Research outcome: biannual publications; academic article; general surveillance barometer
Project language:German

 

 

Project description

The project aims to specify the individual doctrinal elements of this scheme. It will then be used to systematize also new regulations and regulations of more specific domains that on their surface do not have the same structure as the traditional police powers. Since many of the newer regulations seem quite unsystematic and often even confusing, their systematization can bring more transparency to these newer regulations and help to specify the legal issues that are given rise to. These efforts could also help future legislatures to come to more transparent regulations. The specified and developed scheme should also be inserted into the international discussion on public security powers to test whether it reflects a basic structure of security measures that is not specific to the German legal tradition.

A continuous element in the project is the biyearly edition of a doctrinal presentation of German police law of all its 16 states and at the federal level. The volume was entrusted to Thorsten Kingreen and myself in its eight's of now twelf editions by our academic teachers Bodo Pieroth and Bernhard Schlink, who established it with Michael Kniesel, the former chief police officer of the capital and later state secretary in Bremen. The book is driven by the ambition to present every police power according to a common doctrinal scheme. Due to the ever changing and ever more complex nature of police regulation this ambition is a work in progress in each of our new editions, even after reorganizing and updating large parts of the volume.
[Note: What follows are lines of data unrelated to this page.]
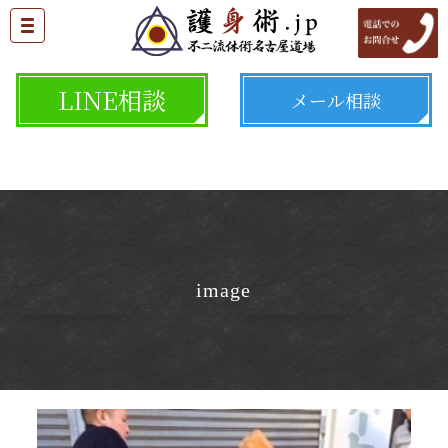
LINE相談
メール相談
image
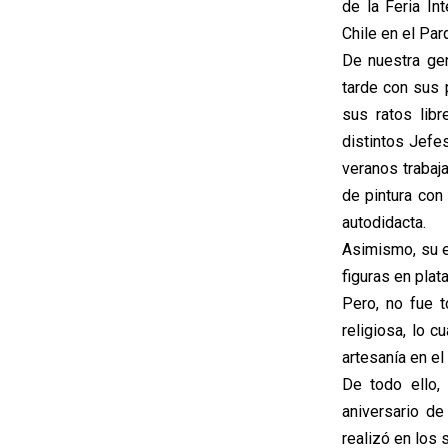
de la Feria In
Chile en el Pa
De nuestra ge
tarde con sus 
sus ratos libr
distintos Jefes
veranos trabaj
de pintura con
autodidacta.
Asimismo, su es
figuras en plata
Pero, no fue 
religiosa, lo c
artesanía en el 
De todo ello,
aniversario de
realizó en los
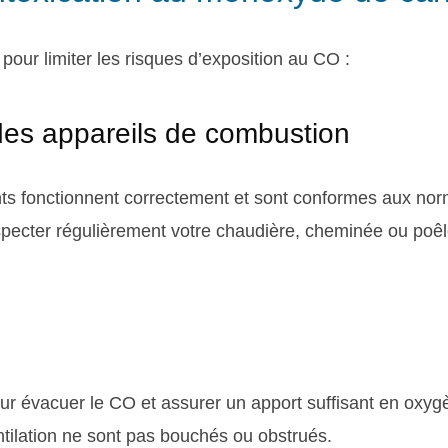
pour limiter les risques d’exposition au CO :
n des appareils de combustion
s fonctionnent correctement et sont conformes aux no
nspecter régulièrement votre chaudière, cheminée ou poê
 pour évacuer le CO et assurer un apport suffisant en oxy
ntilation ne sont pas bouchés ou obstrués.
Next to this continuous project the main subproject was an expansive article reconstructiing the infectious desease powers of public administration fastly expanded during the pandemic according to the doctrinal scheme of general police law for a new handbook on infectious desease law. Due to demand and the fast shifting legal landscape it took not even a year before the article had to updated.

A second subproject is embedded in in the project to construct a general surveillance barometer for Germany. The doctrinal scheme is used to give a systematic account of the surveillance powers underlying the surveillance maps that are created in the project.

 

Key publications

Thorsten Kingreen and Ralf Poscher, Polizei- und Ordnungsrecht: mit Versammlungsrecht. (C.H. Beck, München, 2022), 12. Aufl. ed.
Thorsten Kingreen and Ralf Poscher, Polizei- und Ordnungsrecht: mit Versammlungsrecht. (C.H. Beck, München, 2020), 11. Aufl. ed.
Ralf Poscher, "Das Infektionsschutzgesetz als Gefahrenabwehrrecht", in Handbuch Infektionsschutzrecht, edited by Stefan Huster and Thorsten Kingreen (C.H. Beck, München, 2022), pp. 155-211.
Ralf Poscher, "Das Infektionsschutzgesetz als Gefahrenabwehrrecht", in Handbuch Infektionsschutzrecht, edited by Stefan Huster and Thorsten Kingreen (C.H. Beck, München, 2021), pp. 117-170.

Ralf Poscher (2022 forthcoming), Ermessen. In W. Kahl & M. Ludwigs (eds.), Handbuch des Verwaltungsrechts, vol. V: Maßstäbe und Handlungsformen, (§ 130), München: C.H. Beck.
 

Ralf Poscher and Michael Kniesel, "Versammlungsrecht", in Handbuch des Polizeirechts, edited by Matthias Bäcker, Erhard Denninger, Kurt Graulich, and Hans Lisken (C.H. Beck, München, 2021), pp. 1529-1656.